**What is expected**
Format every line from the items below as a Markdown table with two columns, Row and Text, numbering each line in the Row column and skipping blank lines.

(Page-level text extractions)
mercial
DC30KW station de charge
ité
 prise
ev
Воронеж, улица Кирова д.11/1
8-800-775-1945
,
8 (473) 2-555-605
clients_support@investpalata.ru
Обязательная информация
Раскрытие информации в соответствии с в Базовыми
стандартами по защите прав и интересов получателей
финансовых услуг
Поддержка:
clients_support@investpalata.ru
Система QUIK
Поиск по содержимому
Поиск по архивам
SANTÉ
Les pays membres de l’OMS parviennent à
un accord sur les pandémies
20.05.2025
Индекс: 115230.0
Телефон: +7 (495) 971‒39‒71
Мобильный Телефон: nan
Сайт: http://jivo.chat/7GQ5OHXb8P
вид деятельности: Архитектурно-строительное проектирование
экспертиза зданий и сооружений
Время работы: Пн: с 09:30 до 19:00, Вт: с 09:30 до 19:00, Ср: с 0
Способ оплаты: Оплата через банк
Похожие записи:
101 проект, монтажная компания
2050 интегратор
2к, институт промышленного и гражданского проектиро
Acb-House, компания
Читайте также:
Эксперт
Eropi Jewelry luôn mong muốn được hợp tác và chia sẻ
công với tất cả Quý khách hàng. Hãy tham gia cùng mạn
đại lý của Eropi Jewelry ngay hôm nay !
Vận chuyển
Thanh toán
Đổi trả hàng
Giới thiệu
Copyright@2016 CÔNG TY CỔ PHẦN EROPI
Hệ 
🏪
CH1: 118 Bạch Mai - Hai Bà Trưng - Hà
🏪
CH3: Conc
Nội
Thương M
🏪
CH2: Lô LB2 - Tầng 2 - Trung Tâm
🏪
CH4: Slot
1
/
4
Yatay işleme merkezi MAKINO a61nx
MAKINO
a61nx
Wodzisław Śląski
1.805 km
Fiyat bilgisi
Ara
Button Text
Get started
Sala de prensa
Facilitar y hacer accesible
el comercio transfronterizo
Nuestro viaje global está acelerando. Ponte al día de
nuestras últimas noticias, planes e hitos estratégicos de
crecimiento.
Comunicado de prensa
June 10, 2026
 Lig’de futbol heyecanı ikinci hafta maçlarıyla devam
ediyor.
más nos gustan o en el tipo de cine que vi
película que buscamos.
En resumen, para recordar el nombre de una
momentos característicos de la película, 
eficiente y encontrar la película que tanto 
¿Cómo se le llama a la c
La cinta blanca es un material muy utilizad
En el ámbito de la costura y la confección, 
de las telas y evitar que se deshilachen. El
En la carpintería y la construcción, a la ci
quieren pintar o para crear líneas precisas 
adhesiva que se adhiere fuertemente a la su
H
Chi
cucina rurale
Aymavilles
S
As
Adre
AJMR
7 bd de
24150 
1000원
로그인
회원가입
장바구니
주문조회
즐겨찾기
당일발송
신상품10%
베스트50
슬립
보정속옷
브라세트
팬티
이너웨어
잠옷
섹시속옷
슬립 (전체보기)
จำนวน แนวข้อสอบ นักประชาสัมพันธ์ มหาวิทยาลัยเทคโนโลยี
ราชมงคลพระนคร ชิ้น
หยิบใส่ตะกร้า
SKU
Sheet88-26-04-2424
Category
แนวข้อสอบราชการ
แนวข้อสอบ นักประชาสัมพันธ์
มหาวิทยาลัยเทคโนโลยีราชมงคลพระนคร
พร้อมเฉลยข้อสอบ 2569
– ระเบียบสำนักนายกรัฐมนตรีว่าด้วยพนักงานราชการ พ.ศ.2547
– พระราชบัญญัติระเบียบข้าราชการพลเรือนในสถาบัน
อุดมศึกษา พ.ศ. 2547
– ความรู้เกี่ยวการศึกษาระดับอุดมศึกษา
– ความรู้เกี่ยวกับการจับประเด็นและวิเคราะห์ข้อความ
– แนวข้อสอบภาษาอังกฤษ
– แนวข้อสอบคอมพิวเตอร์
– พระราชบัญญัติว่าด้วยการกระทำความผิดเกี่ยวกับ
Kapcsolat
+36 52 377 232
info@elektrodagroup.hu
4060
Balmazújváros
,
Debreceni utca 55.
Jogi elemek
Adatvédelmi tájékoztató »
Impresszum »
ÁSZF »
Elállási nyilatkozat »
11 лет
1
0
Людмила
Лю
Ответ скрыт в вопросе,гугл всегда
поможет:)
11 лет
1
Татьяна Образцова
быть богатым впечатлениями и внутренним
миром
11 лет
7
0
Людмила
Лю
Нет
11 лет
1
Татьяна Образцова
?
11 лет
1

**Result**
| Row | Text |
|---|---|
| 1 | mercial |
| 2 | DC30KW station de charge |
| 3 | ité |
| 4 |  prise |
| 5 | ev |
| 6 | Воронеж, улица Кирова д.11/1 |
| 7 | 8-800-775-1945 |
| 8 | , |
| 9 | 8 (473) 2-555-605 |
| 10 | clients_support@investpalata.ru |
| 11 | Обязательная информация |
| 12 | Раскрытие информации в соответствии с в Базовыми |
| 13 | стандартами по защите прав и интересов получателей |
| 14 | финансовых услуг |
| 15 | Поддержка: |
| 16 | clients_support@investpalata.ru |
| 17 | Система QUIK |
| 18 | Поиск по содержимому |
| 19 | Поиск по архивам |
| 20 | SANTÉ |
| 21 | Les pays membres de l’OMS parviennent à |
| 22 | un accord sur les pandémies |
| 23 | 20.05.2025 |
| 24 | Индекс: 115230.0 |
| 25 | Телефон: +7 (495) 971‒39‒71 |
| 26 | Мобильный Телефон: nan |
| 27 | Сайт: http://jivo.chat/7GQ5OHXb8P |
| 28 | вид деятельности: Архитектурно-строительное проектирование |
| 29 | экспертиза зданий и сооружений |
| 30 | Время работы: Пн: с 09:30 до 19:00, Вт: с 09:30 до 19:00, Ср: с 0 |
| 31 | Способ оплаты: Оплата через банк |
| 32 | Похожие записи: |
| 33 | 101 проект, монтажная компания |
| 34 | 2050 интегратор |
| 35 | 2к, институт промышленного и гражданского проектиро |
| 36 | Acb-House, компания |
| 37 | Читайте также: |
| 38 | Эксперт |
| 39 | Eropi Jewelry luôn mong muốn được hợp tác và chia sẻ |
| 40 | công với tất cả Quý khách hàng. Hãy tham gia cùng mạn |
| 41 | đại lý của Eropi Jewelry ngay hôm nay ! |
| 42 | Vận chuyển |
| 43 | Thanh toán |
| 44 | Đổi trả hàng |
| 45 | Giới thiệu |
| 46 | Copyright@2016 CÔNG TY CỔ PHẦN EROPI |
| 47 | Hệ  |
| 48 | 🏪 |
| 49 | CH1: 118 Bạch Mai - Hai Bà Trưng - Hà |
| 50 | 🏪 |
| 51 | CH3: Conc |
| 52 | Nội |
| 53 | Thương M |
| 54 | 🏪 |
| 55 | CH2: Lô LB2 - Tầng 2 - Trung Tâm |
| 56 | 🏪 |
| 57 | CH4: Slot |
| 58 | 1 |
| 59 | / |
| 60 | 4 |
| 61 | Yatay işleme merkezi MAKINO a61nx |
| 62 | MAKINO |
| 63 | a61nx |
| 64 | Wodzisław Śląski |
| 65 | 1.805 km |
| 66 | Fiyat bilgisi |
| 67 | Ara |
| 68 | Button Text |
| 69 | Get started |
| 70 | Sala de prensa |
| 71 | Facilitar y hacer accesible |
| 72 | el comercio transfronterizo |
| 73 | Nuestro viaje global está acelerando. Ponte al día de |
| 74 | nuestras últimas noticias, planes e hitos estratégicos de |
| 75 | crecimiento. |
| 76 | Comunicado de prensa |
| 77 | June 10, 2026 |
| 78 |  Lig’de futbol heyecanı ikinci hafta maçlarıyla devam |
| 79 | ediyor. |
| 80 | más nos gustan o en el tipo de cine que vi |
| 81 | película que buscamos. |
| 82 | En resumen, para recordar el nombre de una |
| 83 | momentos característicos de la película,  |
| 84 | eficiente y encontrar la película que tanto  |
| 85 | ¿Cómo se le llama a la c |
| 86 | La cinta blanca es un material muy utilizad |
| 87 | En el ámbito de la costura y la confección,  |
| 88 | de las telas y evitar que se deshilachen. El |
| 89 | En la carpintería y la construcción, a la ci |
| 90 | quieren pintar o para crear líneas precisas  |
| 91 | adhesiva que se adhiere fuertemente a la su |
| 92 | H |
| 93 | Chi |
| 94 | cucina rurale |
| 95 | Aymavilles |
| 96 | S |
| 97 | As |
| 98 | Adre |
| 99 | AJMR |
| 100 | 7 bd de |
| 101 | 24150  |
| 102 | 1000원 |
| 103 | 로그인 |
| 104 | 회원가입 |
| 105 | 장바구니 |
| 106 | 주문조회 |
| 107 | 즐겨찾기 |
| 108 | 당일발송 |
| 109 | 신상품10% |
| 110 | 베스트50 |
| 111 | 슬립 |
| 112 | 보정속옷 |
| 113 | 브라세트 |
| 114 | 팬티 |
| 115 | 이너웨어 |
| 116 | 잠옷 |
| 117 | 섹시속옷 |
| 118 | 슬립 (전체보기) |
| 119 | จำนวน แนวข้อสอบ นักประชาสัมพันธ์ มหาวิทยาลัยเทคโนโลยี |
| 120 | ราชมงคลพระนคร ชิ้น |
| 121 | หยิบใส่ตะกร้า |
| 122 | SKU |
| 123 | Sheet88-26-04-2424 |
| 124 | Category |
| 125 | แนวข้อสอบราชการ |
| 126 | แนวข้อสอบ นักประชาสัมพันธ์ |
| 127 | มหาวิทยาลัยเทคโนโลยีราชมงคลพระนคร |
| 128 | พร้อมเฉลยข้อสอบ 2569 |
| 129 | – ระเบียบสำนักนายกรัฐมนตรีว่าด้วยพนักงานราชการ พ.ศ.2547 |
| 130 | – พระราชบัญญัติระเบียบข้าราชการพลเรือนในสถาบัน |
| 131 | อุดมศึกษา พ.ศ. 2547 |
| 132 | – ความรู้เกี่ยวการศึกษาระดับอุดมศึกษา |
| 133 | – ความรู้เกี่ยวกับการจับประเด็นและวิเคราะห์ข้อความ |
| 134 | – แนวข้อสอบภาษาอังกฤษ |
| 135 | – แนวข้อสอบคอมพิวเตอร์ |
| 136 | – พระราชบัญญัติว่าด้วยการกระทำความผิดเกี่ยวกับ |
| 137 | Kapcsolat |
| 138 | +36 52 377 232 |
| 139 | info@elektrodagroup.hu |
| 140 | 4060 |
| 141 | Balmazújváros |
| 142 | , |
| 143 | Debreceni utca 55. |
| 144 | Jogi elemek |
| 145 | Adatvédelmi tájékoztató » |
| 146 | Impresszum » |
| 147 | ÁSZF » |
| 148 | Elállási nyilatkozat » |
| 149 | 11 лет |
| 150 | 1 |
| 151 | 0 |
| 152 | Людмила |
| 153 | Лю |
| 154 | Ответ скрыт в вопросе,гугл всегда |
| 155 | поможет:) |
| 156 | 11 лет |
| 157 | 1 |
| 158 | Татьяна Образцова |
| 159 | быть богатым впечатлениями и внутренним |
| 160 | миром |
| 161 | 11 лет |
| 162 | 7 |
| 163 | 0 |
| 164 | Людмила |
| 165 | Лю |
| 166 | Нет |
| 167 | 11 лет |
| 168 | 1 |
| 169 | Татьяна Образцова |
| 170 | ? |
| 171 | 11 лет |
| 172 | 1 |